*** Opening of Material to process ***

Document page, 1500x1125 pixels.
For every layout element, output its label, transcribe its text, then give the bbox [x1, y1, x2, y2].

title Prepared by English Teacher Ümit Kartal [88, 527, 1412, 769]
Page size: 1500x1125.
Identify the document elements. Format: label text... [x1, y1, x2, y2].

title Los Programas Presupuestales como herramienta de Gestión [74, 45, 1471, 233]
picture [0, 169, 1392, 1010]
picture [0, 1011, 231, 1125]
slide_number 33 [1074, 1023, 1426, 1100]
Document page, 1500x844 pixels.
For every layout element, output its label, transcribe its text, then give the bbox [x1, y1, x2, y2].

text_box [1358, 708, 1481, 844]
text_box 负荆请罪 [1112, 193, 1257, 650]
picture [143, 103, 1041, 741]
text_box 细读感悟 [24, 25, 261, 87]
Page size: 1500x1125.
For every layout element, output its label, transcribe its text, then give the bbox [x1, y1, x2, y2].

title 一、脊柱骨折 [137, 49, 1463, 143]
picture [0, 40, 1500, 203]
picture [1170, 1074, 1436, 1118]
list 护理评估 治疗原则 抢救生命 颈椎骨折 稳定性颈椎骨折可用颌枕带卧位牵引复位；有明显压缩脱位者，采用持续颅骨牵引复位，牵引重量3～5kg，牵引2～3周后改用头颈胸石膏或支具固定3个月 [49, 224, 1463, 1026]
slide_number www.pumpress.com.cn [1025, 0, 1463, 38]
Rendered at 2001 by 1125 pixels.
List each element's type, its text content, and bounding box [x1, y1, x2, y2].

*** Close of Material to process ***

**Work instruction:** Repeat all of the records, letter for letter.

**Result:**
Document page, 1500x1125 pixels.
For every layout element, output its label, transcribe its text, then give the bbox [x1, y1, x2, y2].

title Prepared by English Teacher Ümit Kartal [88, 527, 1412, 769]
Page size: 1500x1125.
Identify the document elements. Format: label text... [x1, y1, x2, y2].

title Los Programas Presupuestales como herramienta de Gestión [74, 45, 1471, 233]
picture [0, 169, 1392, 1010]
picture [0, 1011, 231, 1125]
slide_number 33 [1074, 1023, 1426, 1100]
Document page, 1500x844 pixels.
For every layout element, output its label, transcribe its text, then give the bbox [x1, y1, x2, y2].

text_box [1358, 708, 1481, 844]
text_box 负荆请罪 [1112, 193, 1257, 650]
picture [143, 103, 1041, 741]
text_box 细读感悟 [24, 25, 261, 87]
Page size: 1500x1125.
For every layout element, output its label, transcribe its text, then give the bbox [x1, y1, x2, y2].

title 一、脊柱骨折 [137, 49, 1463, 143]
picture [0, 40, 1500, 203]
picture [1170, 1074, 1436, 1118]
list 护理评估 治疗原则 抢救生命 颈椎骨折 稳定性颈椎骨折可用颌枕带卧位牵引复位；有明显压缩脱位者，采用持续颅骨牵引复位，牵引重量3～5kg，牵引2～3周后改用头颈胸石膏或支具固定3个月 [49, 224, 1463, 1026]
slide_number www.pumpress.com.cn [1025, 0, 1463, 38]
Rendered at 2001 by 1125 pixels.
List each element's type, its text content, and bounding box [x1, y1, x2, y2].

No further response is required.